Certainly Dr Gallagher points out a weakness in important recommendations which the Bradley Review promotes such as a target of 40% or above of 25 to 34-year-olds with a bachelor degree by 2020, or even a target of 35%. But when he moves to advocating what is essentially enforced diversification from the top and advocates that the research teaching nexus as regards universities now needs be broken, the Go8's self-serving agenda shines out beacon-like.

 

That self-serving viewpoint brings us to the vice-chancellor of The University of Melbourne Glyn Davis' promotion of converting a number of non Go8 universities to "community colleges" comparable to those extant in the US state of California. They are in essence two-year TAFE's though so designed that they also are able to act as feeder institutions for the middle level State University of California campuses (where extensive research, mostly but not exclusively applied in nature, is undertaken) or the 10 campuses of the highly prestigious University of California research universities (which also teach a high percentage of undergraduates, contrary to the "Melbourne Model").

 

Put simply, Professor Davis' proposal ain't gonna happen. No government would have the political will to even moot the initiative.

 

Professor Robson in an attempt to calm the wave of annoyance of the non-Go8 sector said of the Bradley Review: "This is a chance for the Government to address the immediate concerns and then for us to have a policy debate on the shape of the tertiary education system in the future." He went on to say that while there were flaws in the review in terms of how a system would develop, he wanted a new taskforce or working group to examine how best to boost participation.

 

For his part  Universities Australia's chief executive Glenn Withers told The Australian's Andrew Trounson: "Matters of difference can be worked out over time or are second or third order concerns. No differences are such show-stoppers that they need prevent (us from) moving now.," while La Trobe University vice-chancellor Paul Johnson gave the Go8 a backhander with some resonance: "If the Go8 are as good as they say, they will benefit enormously. But that should be resolved through evaluation and evidence, not rhetoric about mediocrity."

 

The squabble has now gained the attention of The Times Higher Education Supplement. John Gill concluded his report with: "Like other Group of Eight leaders, Professor [Fred] Hilmer [vice-chancellor of the University of New South Wales] is said to be "bristling" at what is seen as the review's attempt to deconcentrate research.

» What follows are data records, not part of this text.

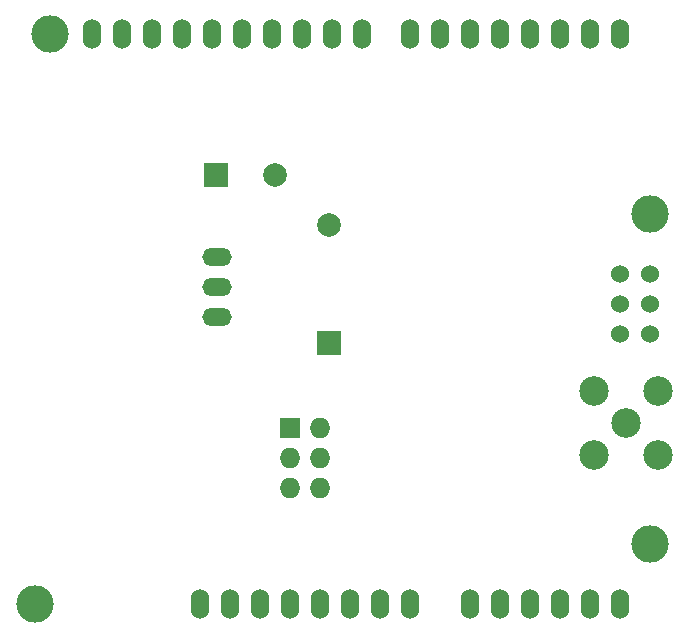
<source format=gts>
G04 #@! TF.FileFunction,Soldermask,Top*
%FSLAX46Y46*%
G04 Gerber Fmt 4.6, Leading zero omitted, Abs format (unit mm)*
G04 Created by KiCad (PCBNEW 4.0.1-3.201512221401+6198~38~ubuntu15.10.1-stable) date sáb 13 feb 2016 13:11:59 CLT*
%MOMM*%
G01*
G04 APERTURE LIST*
%ADD10C,0.150000*%
%ADD11O,1.524000X2.540000*%
%ADD12C,3.175000*%
%ADD13C,1.524000*%
%ADD14C,2.500000*%
%ADD15R,2.000000X2.000000*%
%ADD16C,2.000000*%
%ADD17O,2.499360X1.501140*%
%ADD18R,1.727200X1.727200*%
%ADD19O,1.727200X1.727200*%
G04 APERTURE END LIST*
D10*
D11*
X82080100Y-82092800D03*
X79540100Y-82092800D03*
X77000100Y-82092800D03*
X69380100Y-82092800D03*
X71920100Y-82092800D03*
X74460100Y-82092800D03*
X64300100Y-82092800D03*
X61760100Y-82092800D03*
X59220100Y-82092800D03*
X54140100Y-82092800D03*
X51600100Y-82092800D03*
X82080100Y-33832800D03*
X79540100Y-33832800D03*
X77000100Y-33832800D03*
X74460100Y-33832800D03*
X71920100Y-33832800D03*
X69380100Y-33832800D03*
X66840100Y-33832800D03*
X64300100Y-33832800D03*
X60236100Y-33832800D03*
X57696100Y-33832800D03*
X55156100Y-33832800D03*
X52616100Y-33832800D03*
X50076100Y-33832800D03*
X47536100Y-33832800D03*
X44996100Y-33832800D03*
X42456100Y-33832800D03*
X56680100Y-82092800D03*
D12*
X84620100Y-77012800D03*
X84620100Y-49072800D03*
X33820100Y-33832800D03*
X32550100Y-82092800D03*
D11*
X39916100Y-33832800D03*
X37376100Y-33832800D03*
X49060100Y-82092800D03*
X46520100Y-82092800D03*
D13*
X82080100Y-54152800D03*
X84620100Y-54152800D03*
X82080100Y-56692800D03*
X84620100Y-56692800D03*
X82080100Y-59232800D03*
X84620100Y-59232800D03*
D14*
X85300800Y-69438500D03*
X85300800Y-64038500D03*
X79900800Y-69438500D03*
X79900800Y-64038500D03*
X82600800Y-66738500D03*
D15*
X57467500Y-60020200D03*
D16*
X57467500Y-50020200D03*
D17*
X47917100Y-55257700D03*
X47917100Y-52717700D03*
X47917100Y-57797700D03*
D18*
X54140100Y-67221100D03*
D19*
X56680100Y-67221100D03*
X54140100Y-69761100D03*
X56680100Y-69761100D03*
X54140100Y-72301100D03*
X56680100Y-72301100D03*
D15*
X47891700Y-45770800D03*
D16*
X52891700Y-45770800D03*
M02*

</source>
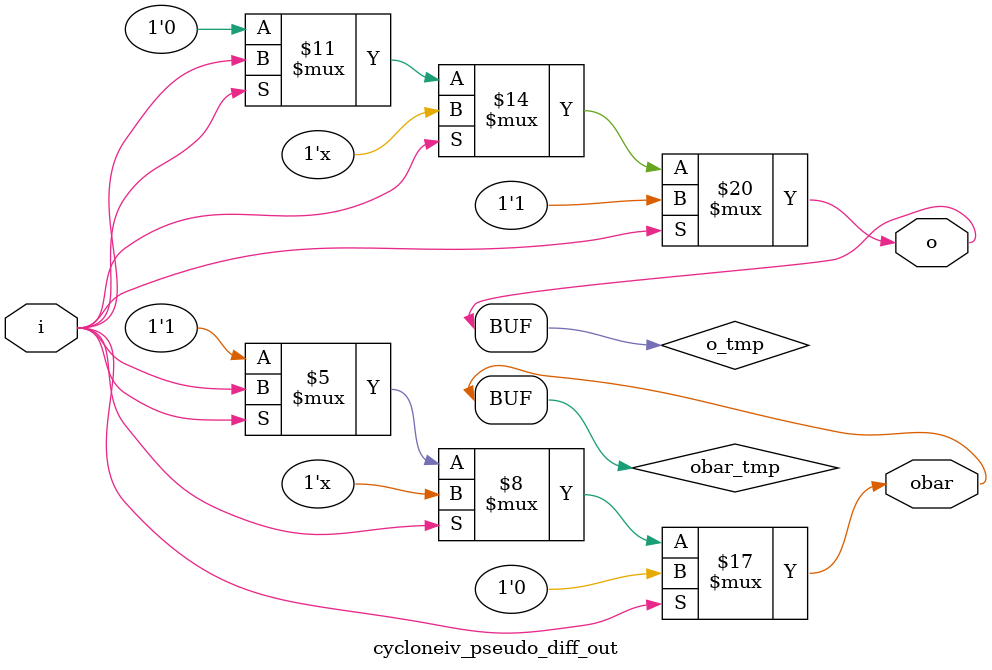
<source format=v>
module cycloneiv_pseudo_diff_out(
                             i,
                             o,
                             obar
                             );
parameter lpm_type = "cycloneiv_pseudo_diff_out";
input i;
output o;
output obar;
reg o_tmp;
reg obar_tmp;
assign o = o_tmp;
assign obar = obar_tmp;
always@(i)
    begin
        if( i == 1'b1)
            begin
                o_tmp = 1'b1;
                obar_tmp = 1'b0;
            end
        else if( i == 1'b0)
            begin
                o_tmp = 1'b0;
                obar_tmp = 1'b1;
            end
        else
            begin
                o_tmp = i;
                obar_tmp = i;
            end
    end
endmodule
</source>
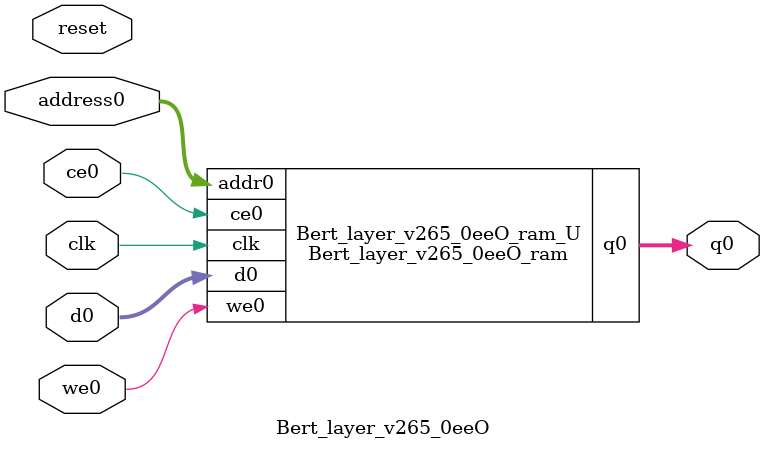
<source format=v>
`timescale 1 ns / 1 ps
module Bert_layer_v265_0eeO_ram (addr0, ce0, d0, we0, q0,  clk);

parameter DWIDTH = 24;
parameter AWIDTH = 6;
parameter MEM_SIZE = 64;

input[AWIDTH-1:0] addr0;
input ce0;
input[DWIDTH-1:0] d0;
input we0;
output reg[DWIDTH-1:0] q0;
input clk;

(* ram_style = "block" *)reg [DWIDTH-1:0] ram[0:MEM_SIZE-1];




always @(posedge clk)  
begin 
    if (ce0) begin
        if (we0) 
            ram[addr0] <= d0; 
        q0 <= ram[addr0];
    end
end


endmodule

`timescale 1 ns / 1 ps
module Bert_layer_v265_0eeO(
    reset,
    clk,
    address0,
    ce0,
    we0,
    d0,
    q0);

parameter DataWidth = 32'd24;
parameter AddressRange = 32'd64;
parameter AddressWidth = 32'd6;
input reset;
input clk;
input[AddressWidth - 1:0] address0;
input ce0;
input we0;
input[DataWidth - 1:0] d0;
output[DataWidth - 1:0] q0;



Bert_layer_v265_0eeO_ram Bert_layer_v265_0eeO_ram_U(
    .clk( clk ),
    .addr0( address0 ),
    .ce0( ce0 ),
    .we0( we0 ),
    .d0( d0 ),
    .q0( q0 ));

endmodule


</source>
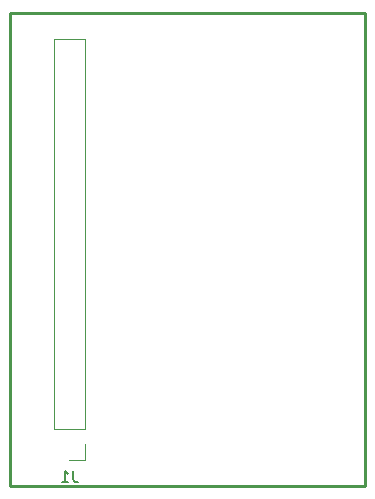
<source format=gbr>
%TF.GenerationSoftware,KiCad,Pcbnew,(5.1.6)-1*%
%TF.CreationDate,2021-10-20T11:15:13+02:00*%
%TF.ProjectId,Display_Backplate_v1,44697370-6c61-4795-9f42-61636b706c61,rev?*%
%TF.SameCoordinates,PX91e9840PY754d4c0*%
%TF.FileFunction,Legend,Bot*%
%TF.FilePolarity,Positive*%
%FSLAX46Y46*%
G04 Gerber Fmt 4.6, Leading zero omitted, Abs format (unit mm)*
G04 Created by KiCad (PCBNEW (5.1.6)-1) date 2021-10-20 11:15:13*
%MOMM*%
%LPD*%
G01*
G04 APERTURE LIST*
%TA.AperFunction,Profile*%
%ADD10C,0.250000*%
%TD*%
%ADD11C,0.120000*%
%ADD12C,0.150000*%
G04 APERTURE END LIST*
D10*
X30000000Y0D02*
X30000000Y40000000D01*
X30000000Y0D02*
X0Y0D01*
X0Y40000000D02*
X30000000Y40000000D01*
X0Y0D02*
X0Y40000000D01*
D11*
%TO.C,J1*%
X5000000Y2170000D02*
X6330000Y2170000D01*
X6330000Y2170000D02*
X6330000Y3500000D01*
X6330000Y4770000D02*
X6330000Y37850000D01*
X3670000Y37850000D02*
X6330000Y37850000D01*
X3670000Y4770000D02*
X3670000Y37850000D01*
X3670000Y4770000D02*
X6330000Y4770000D01*
%TD*%
%TO.C,J1*%
D12*
X5333333Y1277620D02*
X5333333Y563334D01*
X5380952Y420477D01*
X5476190Y325239D01*
X5619047Y277620D01*
X5714285Y277620D01*
X4333333Y277620D02*
X4904761Y277620D01*
X4619047Y277620D02*
X4619047Y1277620D01*
X4714285Y1134762D01*
X4809523Y1039524D01*
X4904761Y991905D01*
%TD*%
M02*

</source>
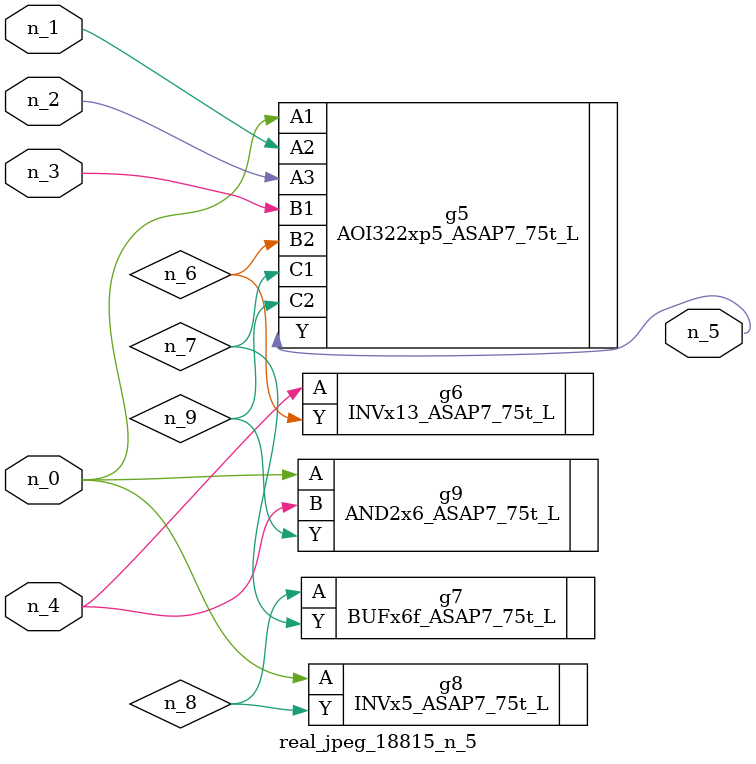
<source format=v>
module real_jpeg_18815_n_5 (n_4, n_0, n_1, n_2, n_3, n_5);

input n_4;
input n_0;
input n_1;
input n_2;
input n_3;

output n_5;

wire n_8;
wire n_6;
wire n_7;
wire n_9;

AOI322xp5_ASAP7_75t_L g5 ( 
.A1(n_0),
.A2(n_1),
.A3(n_2),
.B1(n_3),
.B2(n_6),
.C1(n_7),
.C2(n_9),
.Y(n_5)
);

INVx5_ASAP7_75t_L g8 ( 
.A(n_0),
.Y(n_8)
);

AND2x6_ASAP7_75t_L g9 ( 
.A(n_0),
.B(n_4),
.Y(n_9)
);

INVx13_ASAP7_75t_L g6 ( 
.A(n_4),
.Y(n_6)
);

BUFx6f_ASAP7_75t_L g7 ( 
.A(n_8),
.Y(n_7)
);


endmodule
</source>
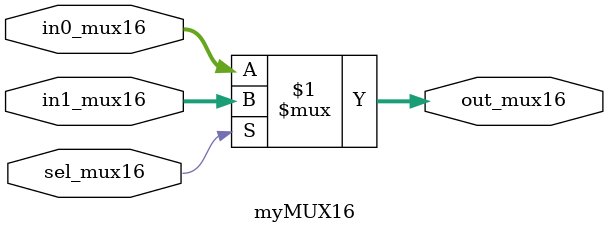
<source format=v>
module myMUX16 (in0_mux16, in1_mux16, sel_mux16, out_mux16);
  input [15:0] in0_mux16, in1_mux16;
  input sel_mux16;
  output [15:0] out_mux16;
  
  assign out_mux16 = sel_mux16 ? in1_mux16 : in0_mux16;
endmodule

</source>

Australian concerns echo those of the Russell Group, as leading research-intensive universities in England await next month's quality-related research funding allocations.

 

As matters stand, Australia's federal Labor government is keen to micromanage the tertiary education sector, with Senator Carr leading the pack, while the Go8 appear not  to be prepared to let research funding be allocated on the basis of the "Robson Principle" that  Excellence should be funded wherever it occurs.

 

Indeed from subsequent comments professor Robson seems prepared to modify his view to Excellence should be fully funded wherever it occurs.

 

Unfortunately what will probably be more of a deciding factor will be the milieu of the global financial meltdown and how the government wants to be perceived  as behaving prudently. Investing in the tertiary sector as providing for the nation's future may not be seen as a politically sound strategy.